# 03.5 model changes and 04 availability?



## wino (Jul 1, 2003)

Can someone please tell me the changes made in the 03.5 model change? Also, when will 04 M3s be available?

Thanks


----------



## Pinecone (Apr 3, 2002)

I donj't think there were any changes on teh M3 mid year.

As for 04s, typically the next model year models are built starting in Sept. Dealer allocation go out a week or two before the month before production. So Sept build allocations will be out the end of July.


----------



## Cowboy Bebop (May 17, 2003)

*3.5 MY changes*

They made the trunk handle much larger and added the Adaptive LED tail lights... 04MY may get the Adaptive Headlights aw well, but no one knows yet, as BMW have remained Mute.


----------



## dduk (Jan 3, 2002)

Pinecone said:


> I donj't think there were any changes on teh M3 mid year.
> 
> As for 04s, typically the next model year models are built starting in Sept.
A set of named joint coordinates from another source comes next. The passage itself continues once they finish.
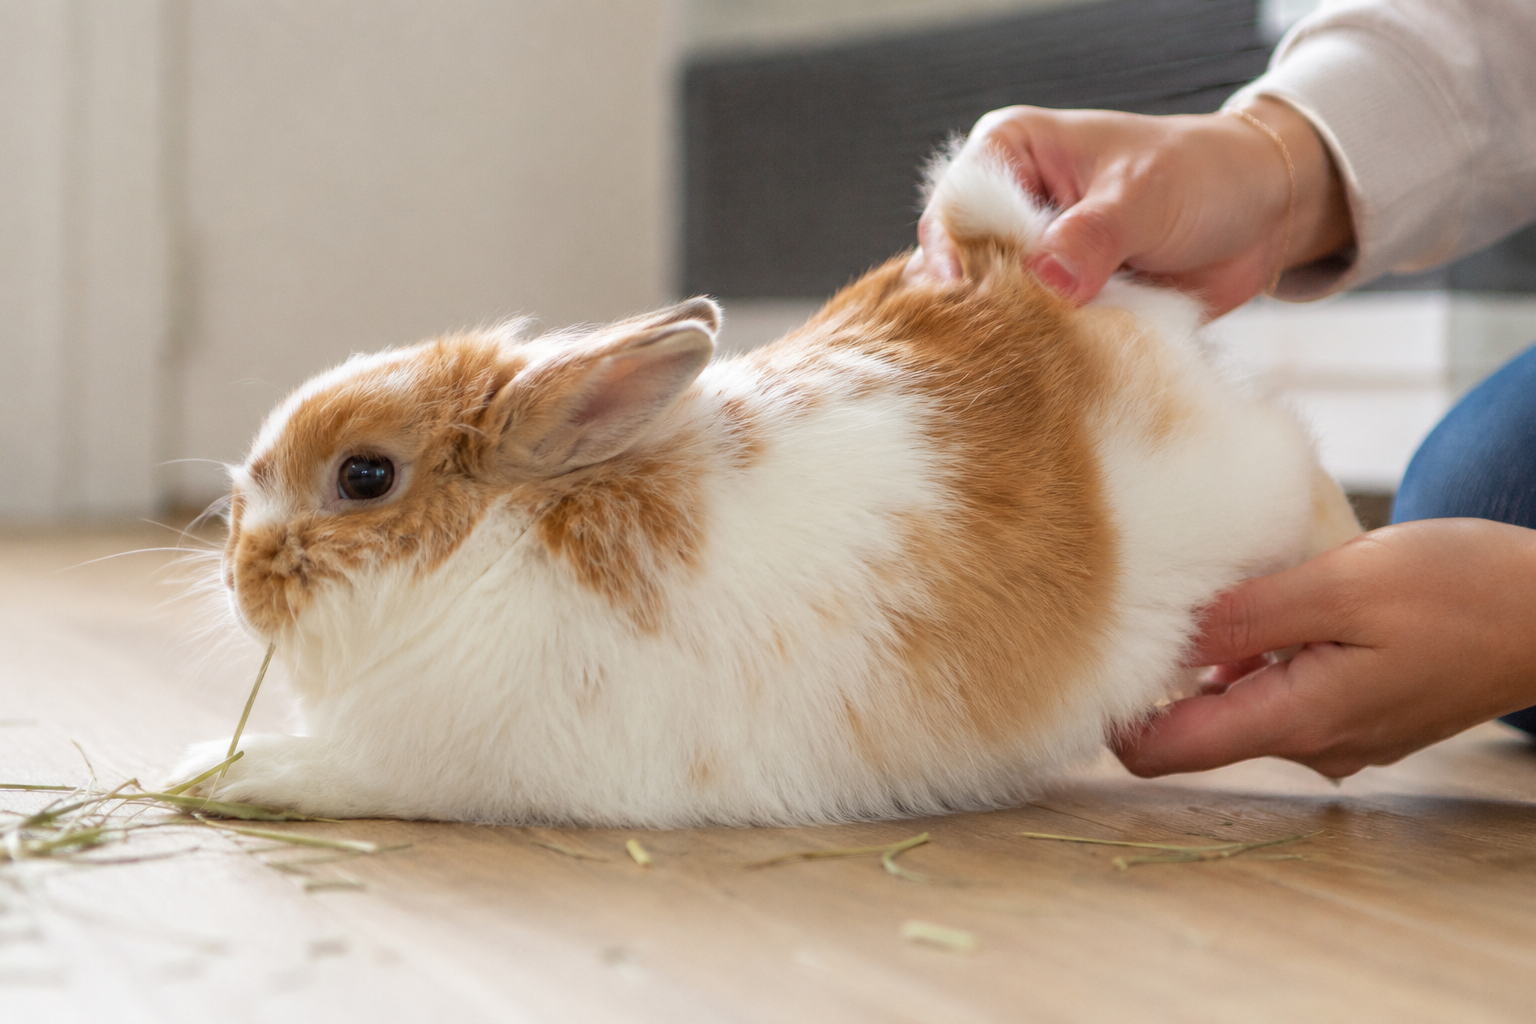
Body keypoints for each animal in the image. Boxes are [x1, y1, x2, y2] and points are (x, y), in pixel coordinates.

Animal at [172, 139, 1360, 826]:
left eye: (364, 476)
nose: (237, 575)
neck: (496, 543)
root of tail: (1051, 284)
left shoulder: (433, 767)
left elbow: (334, 771)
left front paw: (222, 772)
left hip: (1244, 491)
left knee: (1310, 475)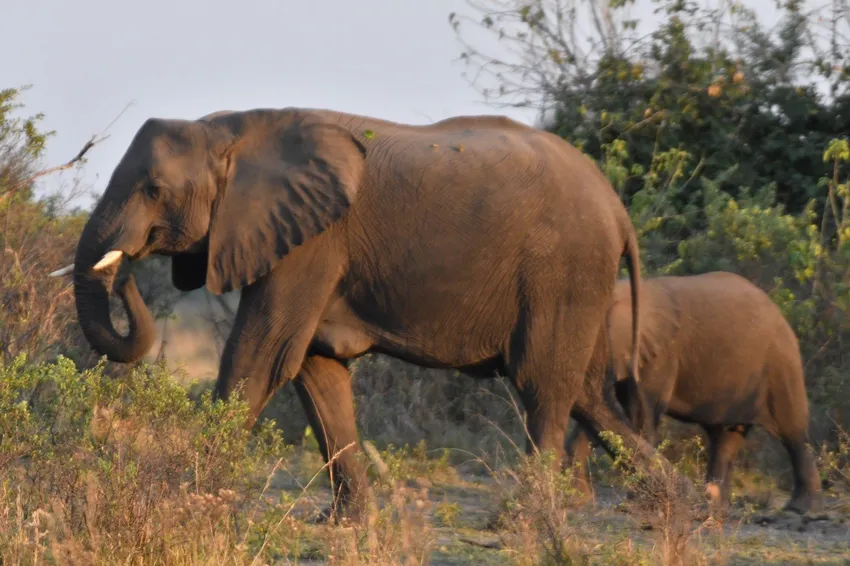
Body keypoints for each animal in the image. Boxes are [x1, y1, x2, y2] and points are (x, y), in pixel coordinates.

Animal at [50, 106, 672, 521]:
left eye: (154, 190)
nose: (126, 270)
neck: (228, 128)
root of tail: (618, 208)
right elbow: (315, 371)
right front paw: (345, 525)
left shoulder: (312, 242)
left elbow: (262, 357)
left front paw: (187, 496)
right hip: (579, 279)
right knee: (587, 394)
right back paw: (677, 506)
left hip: (563, 268)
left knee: (543, 386)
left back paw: (524, 520)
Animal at [564, 271, 822, 514]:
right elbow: (602, 414)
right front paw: (579, 502)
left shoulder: (660, 354)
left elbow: (638, 416)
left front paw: (634, 503)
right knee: (724, 438)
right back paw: (714, 504)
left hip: (780, 364)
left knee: (793, 434)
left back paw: (799, 508)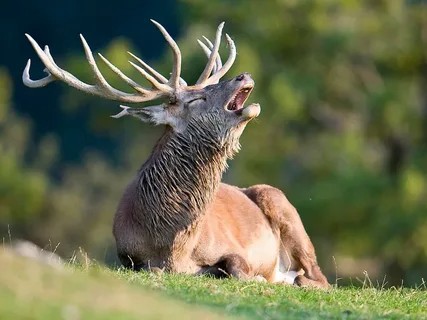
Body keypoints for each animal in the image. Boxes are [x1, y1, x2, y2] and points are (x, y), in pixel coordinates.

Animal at [22, 21, 332, 288]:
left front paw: (253, 276)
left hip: (281, 204)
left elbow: (235, 266)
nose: (243, 75)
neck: (172, 246)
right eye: (196, 98)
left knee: (320, 278)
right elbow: (159, 269)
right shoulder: (130, 257)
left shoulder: (233, 247)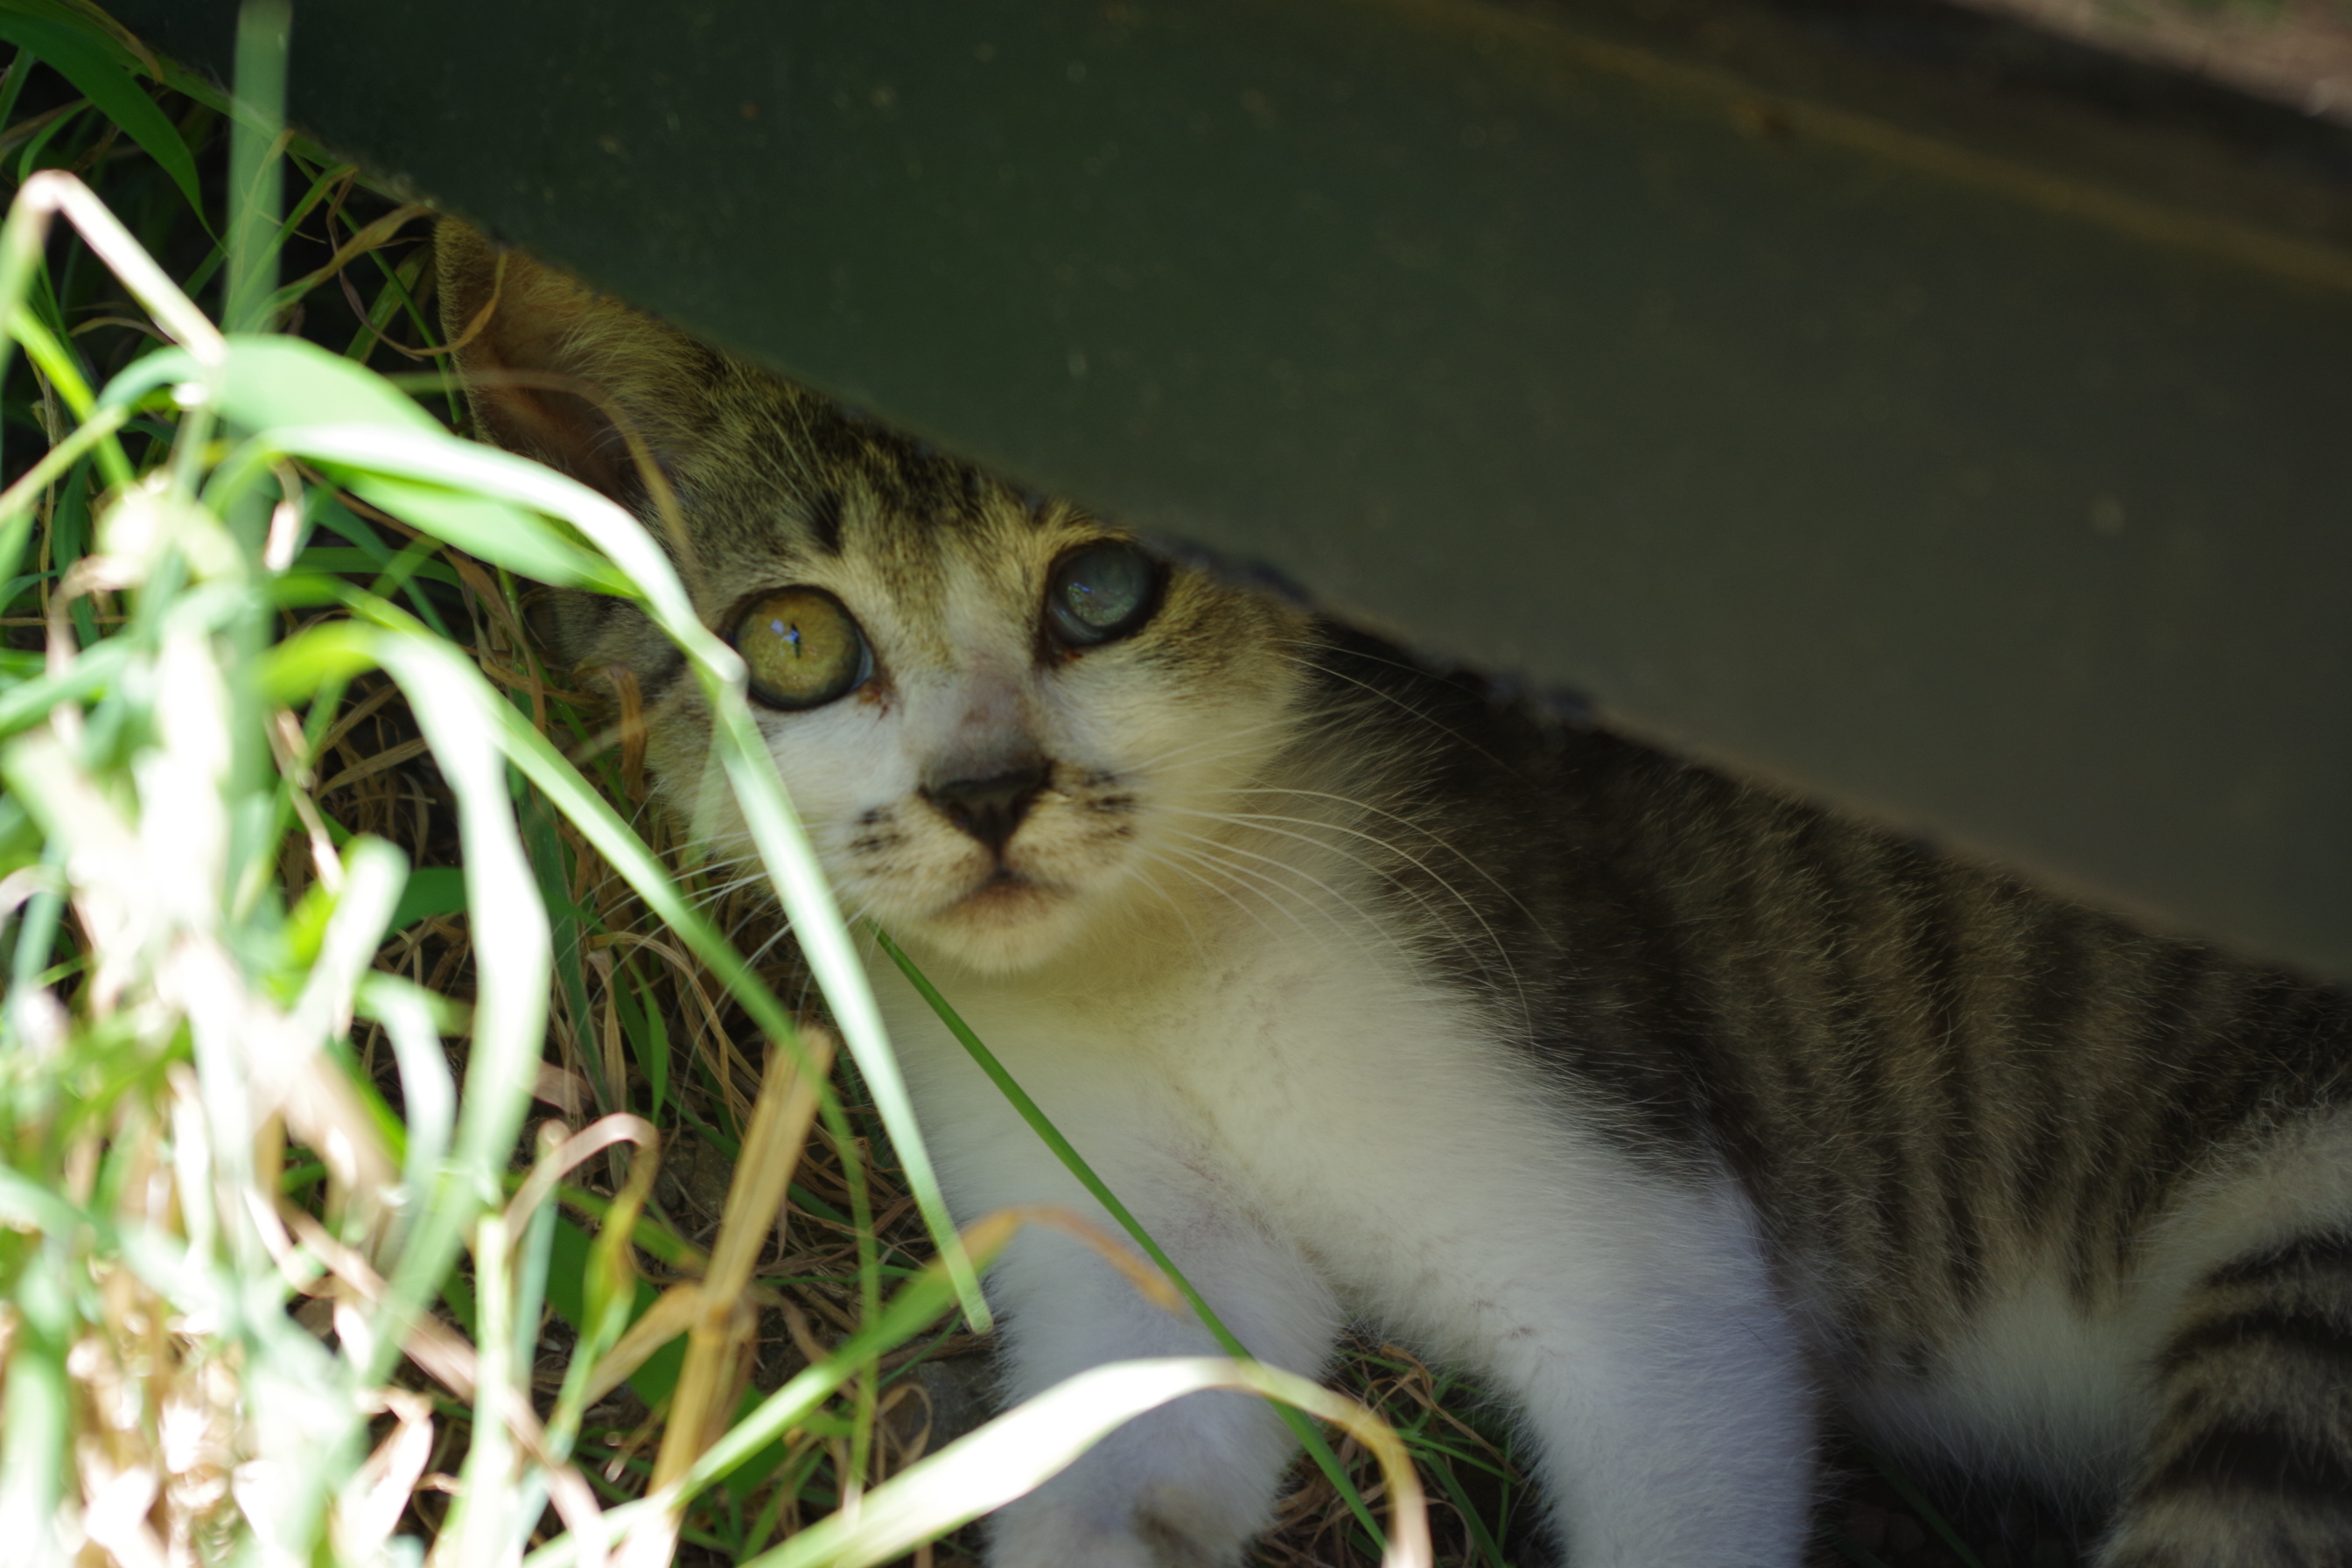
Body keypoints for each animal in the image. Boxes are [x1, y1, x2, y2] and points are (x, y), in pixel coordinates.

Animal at [437, 223, 2352, 1568]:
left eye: (1104, 589)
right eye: (794, 645)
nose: (985, 795)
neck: (1152, 971)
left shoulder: (1645, 1262)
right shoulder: (1134, 1235)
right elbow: (1133, 1452)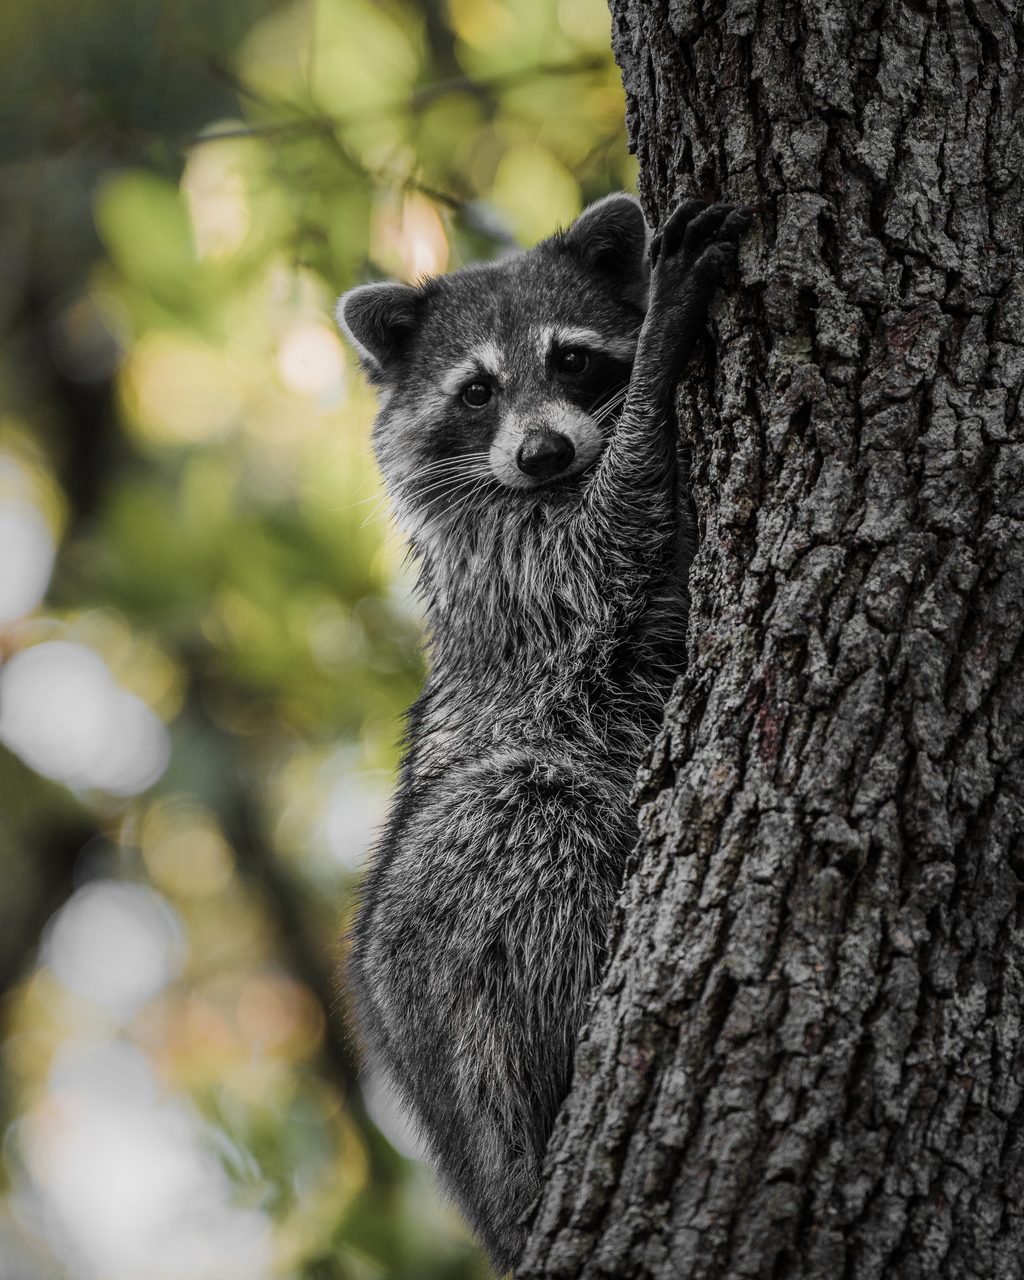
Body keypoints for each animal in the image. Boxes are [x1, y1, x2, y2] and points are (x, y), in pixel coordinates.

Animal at [337, 194, 753, 1272]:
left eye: (570, 360)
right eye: (477, 391)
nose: (543, 453)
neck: (543, 485)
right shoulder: (519, 567)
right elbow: (614, 543)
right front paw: (656, 367)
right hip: (450, 950)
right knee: (519, 806)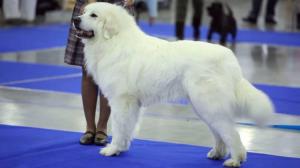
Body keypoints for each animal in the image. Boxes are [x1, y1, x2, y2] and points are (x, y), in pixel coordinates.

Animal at [74, 2, 274, 167]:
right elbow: (128, 128)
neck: (114, 41)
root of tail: (230, 58)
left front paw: (112, 149)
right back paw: (217, 153)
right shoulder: (132, 104)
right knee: (220, 132)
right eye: (83, 12)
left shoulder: (121, 101)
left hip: (208, 104)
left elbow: (118, 126)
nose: (75, 19)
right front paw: (122, 148)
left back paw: (236, 159)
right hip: (204, 107)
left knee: (231, 132)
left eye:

Dealer allocation go out a week or two before the month before production. So Sept build allocations will be out the end of July.


 Care to ellaborate on the ordering process? It sounds like cars ordered in Sept will be delivered in July of the next year?!? I'm thinking about ordering one in about 3-4 months, and don't tell me I have to wait that long!


----------



## rost12 (Dec 22, 2001)

dduk said:


> Care to ellaborate on the ordering process? It sounds like cars ordered in Sept will be delivered in July of the next year?!? I'm thinking about ordering one in about 3-4 months, and don't tell me I have to wait that long!


No no no, cars ordered in July 2003 will be produced in September 2003 and delivered in October 2003.

Barring some allocation shortages.


----------